TEKS:
____

Seminar Annual Scientific Meeting (ASM 2015) Menakar Implementasi Jaminan Kesehatan Nasional (JKN) :Input Pebaikan Pelaksanaan

Yogyakarta, KPMAK- Pada hari Sabtu, 28 Maret 2015 Pusat KPMAK mengadakan seminar sehari dengan tema “Menakar Implementasi Jaminan Kesehatan Nasional (JKN): Input Perbaikan Pelaksanaan”. Seminar ini merupakan rangkaian Annual Scientific Meeting 2015 yang diadakan dalam rangka Dies Natalis FK UGM ke-69 dan HUT RSUP dr. Sardjito ke-33. Seminar ini terbagi dalam 3 sesi yang dimulai pukul 08.00 di Gedung Diklat lantai 4 RSUP dr. Sardjito.

____

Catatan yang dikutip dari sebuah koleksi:

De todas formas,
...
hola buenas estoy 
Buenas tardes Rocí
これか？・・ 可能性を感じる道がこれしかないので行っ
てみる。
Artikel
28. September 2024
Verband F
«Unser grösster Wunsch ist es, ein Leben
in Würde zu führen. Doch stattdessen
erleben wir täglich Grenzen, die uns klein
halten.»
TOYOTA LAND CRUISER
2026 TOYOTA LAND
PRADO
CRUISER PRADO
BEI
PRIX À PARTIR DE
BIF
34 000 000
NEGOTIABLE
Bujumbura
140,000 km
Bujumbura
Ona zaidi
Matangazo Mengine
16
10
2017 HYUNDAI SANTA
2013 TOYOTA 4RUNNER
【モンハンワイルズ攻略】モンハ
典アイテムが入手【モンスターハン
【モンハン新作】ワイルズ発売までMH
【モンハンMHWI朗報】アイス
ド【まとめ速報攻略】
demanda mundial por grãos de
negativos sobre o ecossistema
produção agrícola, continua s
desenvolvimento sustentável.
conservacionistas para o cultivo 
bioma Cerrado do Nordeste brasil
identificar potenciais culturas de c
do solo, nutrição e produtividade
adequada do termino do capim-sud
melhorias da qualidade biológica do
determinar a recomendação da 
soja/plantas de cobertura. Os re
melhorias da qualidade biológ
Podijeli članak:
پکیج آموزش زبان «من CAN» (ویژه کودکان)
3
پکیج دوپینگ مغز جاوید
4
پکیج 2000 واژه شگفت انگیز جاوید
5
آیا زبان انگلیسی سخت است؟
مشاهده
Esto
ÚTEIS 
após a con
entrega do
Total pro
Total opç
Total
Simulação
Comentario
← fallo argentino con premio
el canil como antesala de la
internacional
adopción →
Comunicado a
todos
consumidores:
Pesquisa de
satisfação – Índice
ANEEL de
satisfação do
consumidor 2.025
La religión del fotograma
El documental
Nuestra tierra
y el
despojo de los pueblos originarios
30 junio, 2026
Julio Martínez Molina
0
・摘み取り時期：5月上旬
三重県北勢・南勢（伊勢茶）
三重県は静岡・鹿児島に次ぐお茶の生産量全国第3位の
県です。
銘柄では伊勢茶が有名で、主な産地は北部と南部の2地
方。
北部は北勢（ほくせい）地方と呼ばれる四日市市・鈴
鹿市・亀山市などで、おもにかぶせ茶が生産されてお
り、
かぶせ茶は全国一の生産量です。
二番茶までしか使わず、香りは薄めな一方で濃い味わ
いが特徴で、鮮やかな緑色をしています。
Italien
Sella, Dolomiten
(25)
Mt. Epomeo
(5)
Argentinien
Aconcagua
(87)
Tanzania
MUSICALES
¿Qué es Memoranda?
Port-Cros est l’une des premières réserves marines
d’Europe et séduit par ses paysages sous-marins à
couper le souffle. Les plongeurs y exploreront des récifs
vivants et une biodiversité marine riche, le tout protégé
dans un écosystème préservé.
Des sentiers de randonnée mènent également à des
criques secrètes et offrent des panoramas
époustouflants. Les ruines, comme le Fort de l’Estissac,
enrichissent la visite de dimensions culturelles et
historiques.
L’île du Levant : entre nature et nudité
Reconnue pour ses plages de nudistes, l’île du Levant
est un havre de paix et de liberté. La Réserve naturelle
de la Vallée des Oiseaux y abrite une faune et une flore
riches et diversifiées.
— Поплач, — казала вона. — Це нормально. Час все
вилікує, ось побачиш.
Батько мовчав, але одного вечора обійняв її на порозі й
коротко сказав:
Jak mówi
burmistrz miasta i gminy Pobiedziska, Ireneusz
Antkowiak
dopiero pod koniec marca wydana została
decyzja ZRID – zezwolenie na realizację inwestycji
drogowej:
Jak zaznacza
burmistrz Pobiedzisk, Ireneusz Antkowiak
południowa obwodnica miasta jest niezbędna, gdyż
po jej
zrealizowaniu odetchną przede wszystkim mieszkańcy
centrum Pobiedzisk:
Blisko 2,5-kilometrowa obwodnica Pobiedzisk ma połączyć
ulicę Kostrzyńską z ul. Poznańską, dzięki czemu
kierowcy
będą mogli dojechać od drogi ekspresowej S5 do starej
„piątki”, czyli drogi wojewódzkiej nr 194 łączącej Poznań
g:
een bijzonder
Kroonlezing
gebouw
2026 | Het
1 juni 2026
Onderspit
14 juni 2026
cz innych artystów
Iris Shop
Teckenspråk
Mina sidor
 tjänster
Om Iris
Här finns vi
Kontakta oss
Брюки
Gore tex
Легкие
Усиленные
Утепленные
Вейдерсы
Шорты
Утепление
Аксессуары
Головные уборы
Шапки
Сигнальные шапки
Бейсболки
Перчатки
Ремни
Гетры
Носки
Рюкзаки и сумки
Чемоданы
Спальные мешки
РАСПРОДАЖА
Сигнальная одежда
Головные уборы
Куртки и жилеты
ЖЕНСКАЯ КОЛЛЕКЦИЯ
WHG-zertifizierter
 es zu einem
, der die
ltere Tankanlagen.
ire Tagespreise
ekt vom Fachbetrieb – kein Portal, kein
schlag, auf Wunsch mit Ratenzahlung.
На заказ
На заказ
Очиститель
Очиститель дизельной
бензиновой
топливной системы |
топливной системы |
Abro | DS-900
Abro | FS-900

____

PETUNJUK TUGAS: Tulis ulang bagian teks seminar ASM 2015 yang dibuka dengan kata-kata yang memuat "Seminar Annual Scientific" dan ditutup dengan "RSUP dr. Sardjito.". Ganti "Gedung Diklat" dengan "Aula Utama" pada bagian tersebut.

AREA JAWABAN:
Seminar Annual Scientific Meeting (ASM 2015) Menakar Implementasi Jaminan Kesehatan Nasional (JKN) :Input Pebaikan Pelaksanaan

Yogyakarta, KPMAK- Pada hari Sabtu, 28 Maret 2015 Pusat KPMAK mengadakan seminar sehari dengan tema “Menakar Implementasi Jaminan Kesehatan Nasional (JKN): Input Perbaikan Pelaksanaan”. Seminar ini merupakan rangkaian Annual Scientific Meeting 2015 yang diadakan dalam rangka Dies Natalis FK UGM ke-69 dan HUT RSUP dr. Sardjito ke-33. Seminar ini terbagi dalam 3 sesi yang dimulai pukul 08.00 di Aula Utama lantai 4 RSUP dr. Sardjito.